*PROBLEM DESCRIPTION*. Omit every picture, then give all the entries again exactly.

(Dataset entries)
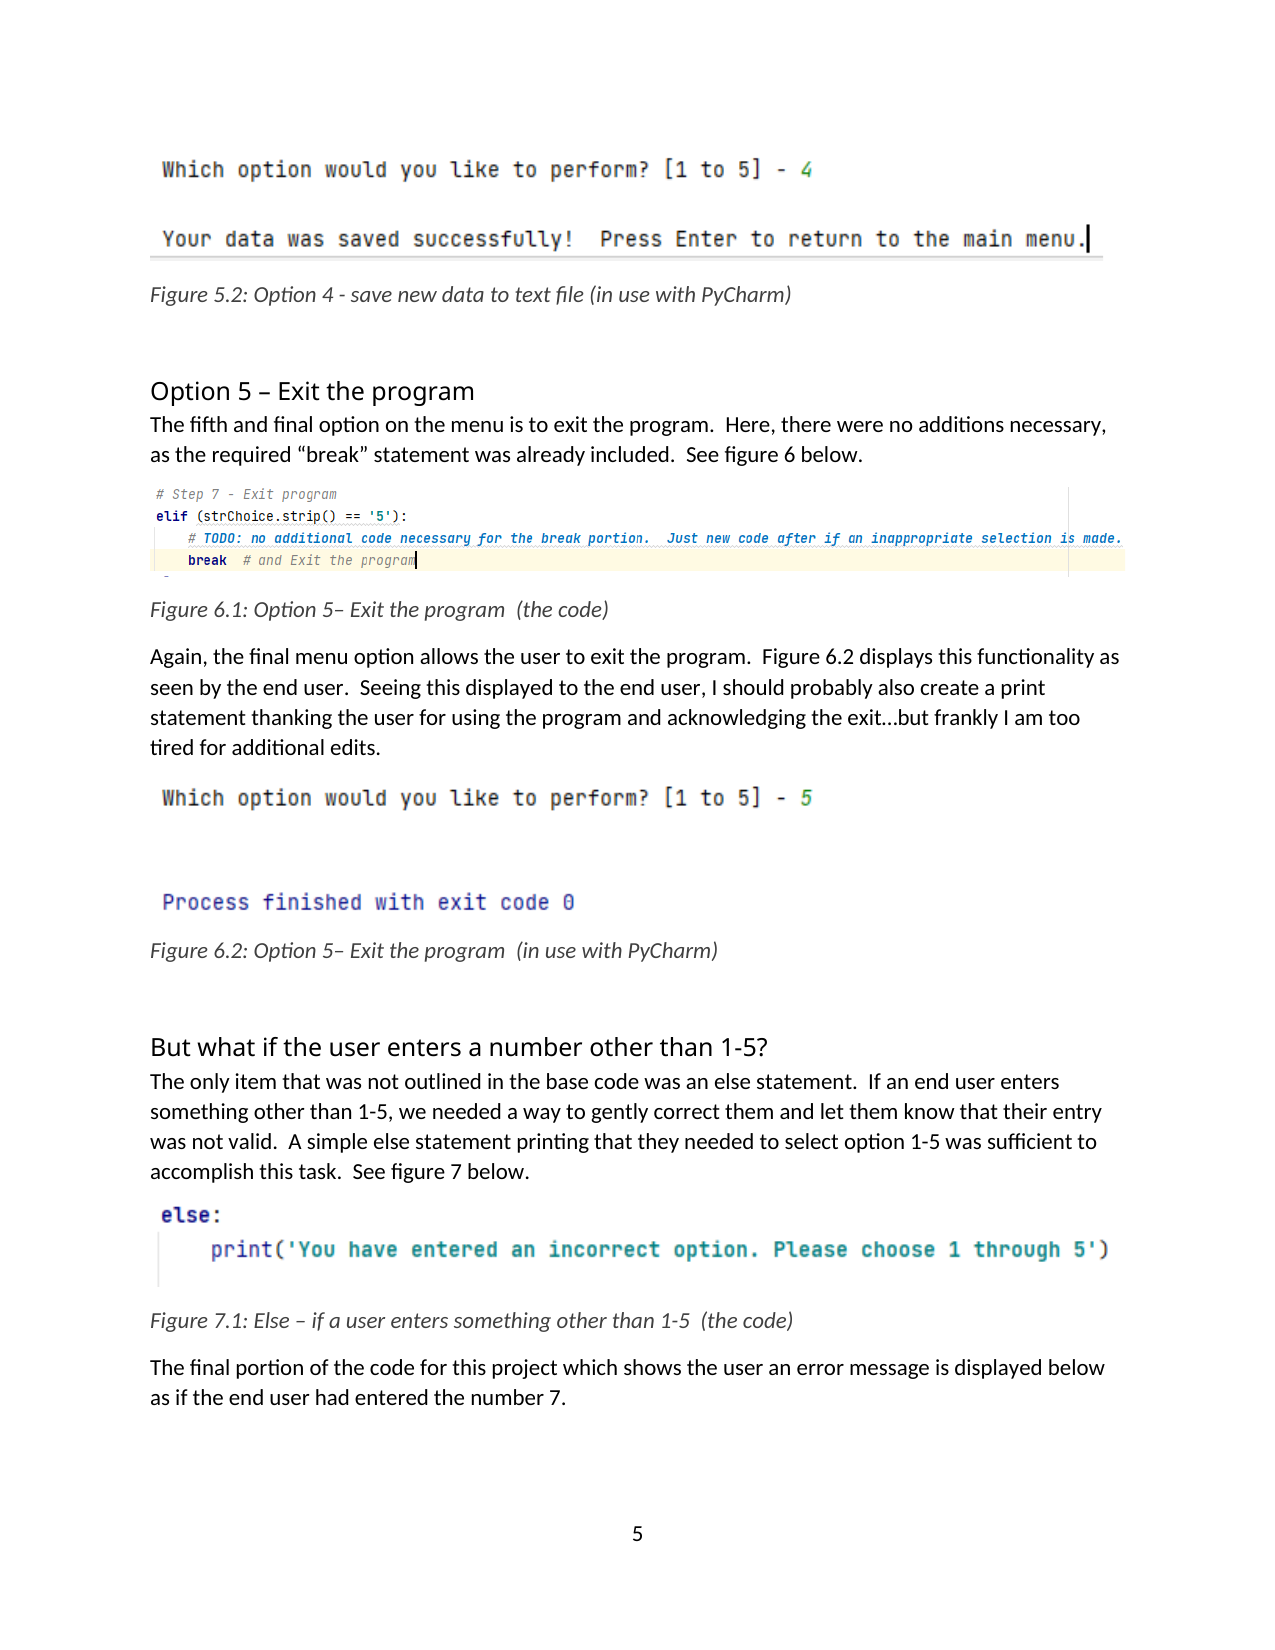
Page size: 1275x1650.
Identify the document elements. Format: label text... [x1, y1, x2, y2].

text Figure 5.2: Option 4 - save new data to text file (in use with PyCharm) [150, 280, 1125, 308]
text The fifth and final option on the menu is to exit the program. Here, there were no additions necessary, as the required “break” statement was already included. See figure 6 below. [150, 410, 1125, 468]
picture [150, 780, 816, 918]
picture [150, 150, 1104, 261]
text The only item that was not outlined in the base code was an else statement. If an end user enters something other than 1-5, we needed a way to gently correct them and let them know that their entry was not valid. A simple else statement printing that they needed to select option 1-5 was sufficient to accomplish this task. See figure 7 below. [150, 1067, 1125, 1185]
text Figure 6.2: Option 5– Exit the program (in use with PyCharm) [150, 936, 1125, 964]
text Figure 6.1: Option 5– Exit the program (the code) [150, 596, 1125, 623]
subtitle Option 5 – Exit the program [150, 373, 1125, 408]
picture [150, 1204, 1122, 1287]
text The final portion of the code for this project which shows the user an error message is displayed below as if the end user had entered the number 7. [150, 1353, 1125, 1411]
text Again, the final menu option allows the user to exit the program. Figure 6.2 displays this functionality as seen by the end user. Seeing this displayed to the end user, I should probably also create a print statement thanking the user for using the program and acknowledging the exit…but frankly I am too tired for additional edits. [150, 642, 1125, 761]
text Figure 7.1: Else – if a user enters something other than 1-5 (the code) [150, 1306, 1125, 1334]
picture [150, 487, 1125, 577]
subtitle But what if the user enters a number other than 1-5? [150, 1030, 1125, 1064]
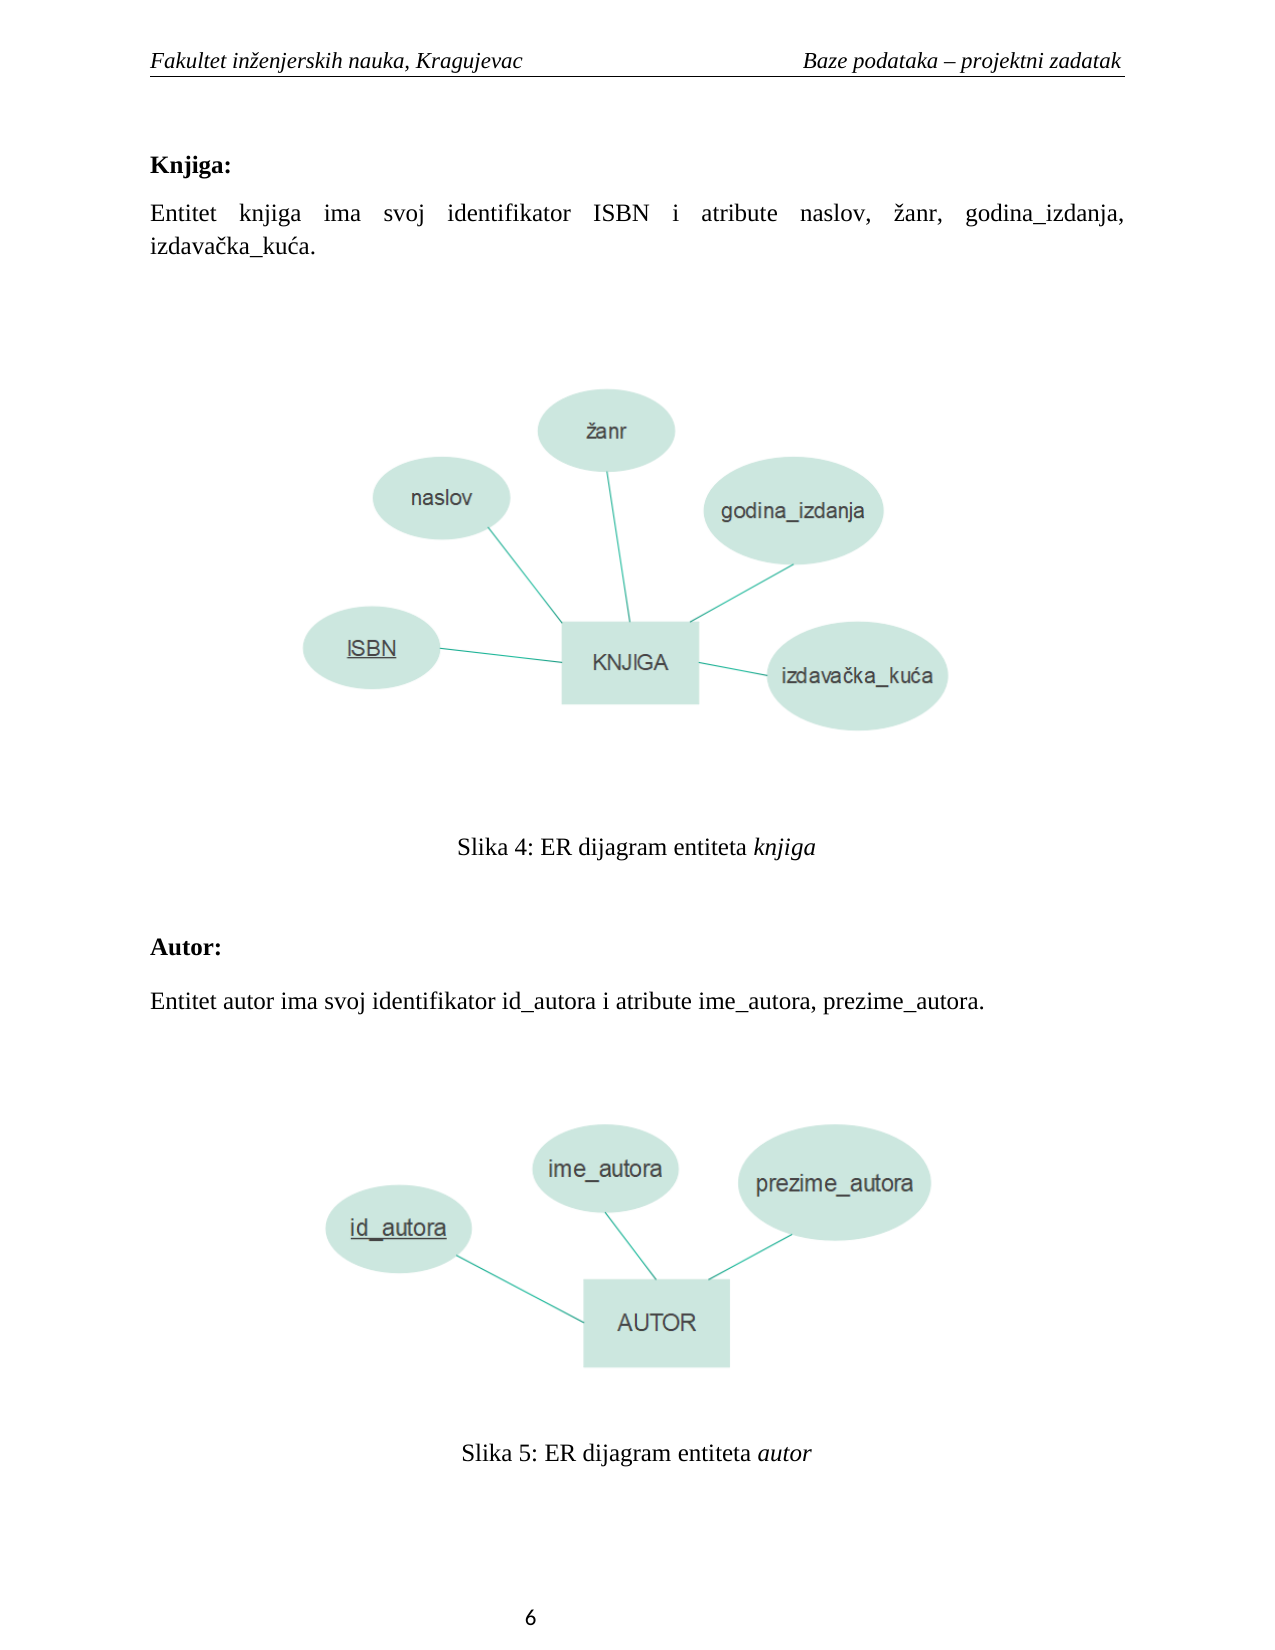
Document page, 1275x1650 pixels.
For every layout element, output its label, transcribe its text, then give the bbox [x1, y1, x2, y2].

*ANSWER FOR THE TASK*.
Page size: 1275x1650.
Identify the document elements. Format: label text... [x1, y1, x2, y2].

text Figure 5.2: Option 4 - save new data to text file (in use with PyCharm) [150, 280, 1125, 308]
text The fifth and final option on the menu is to exit the program. Here, there were no additions necessary, as the required “break” statement was already included. See figure 6 below. [150, 410, 1125, 468]
picture [150, 780, 816, 918]
picture [150, 150, 1104, 261]
text The only item that was not outlined in the base code was an else statement. If an end user enters something other than 1-5, we needed a way to gently correct them and let them know that their entry was not valid. A simple else statement printing that they needed to select option 1-5 was sufficient to accomplish this task. See figure 7 below. [150, 1067, 1125, 1185]
text Figure 6.2: Option 5– Exit the program (in use with PyCharm) [150, 936, 1125, 964]
text Figure 6.1: Option 5– Exit the program (the code) [150, 596, 1125, 623]
subtitle Option 5 – Exit the program [150, 373, 1125, 408]
picture [150, 1204, 1122, 1287]
text The final portion of the code for this project which shows the user an error message is displayed below as if the end user had entered the number 7. [150, 1353, 1125, 1411]
text Again, the final menu option allows the user to exit the program. Figure 6.2 displays this functionality as seen by the end user. Seeing this displayed to the end user, I should probably also create a print statement thanking the user for using the program and acknowledging the exit…but frankly I am too tired for additional edits. [150, 642, 1125, 761]
text Figure 7.1: Else – if a user enters something other than 1-5 (the code) [150, 1306, 1125, 1334]
picture [150, 487, 1125, 577]
subtitle But what if the user enters a number other than 1-5? [150, 1030, 1125, 1064]
Document page, 1275x1650 pixels.
For every layout element, output its label, transcribe its text, then give the bbox [x1, y1, x2, y2].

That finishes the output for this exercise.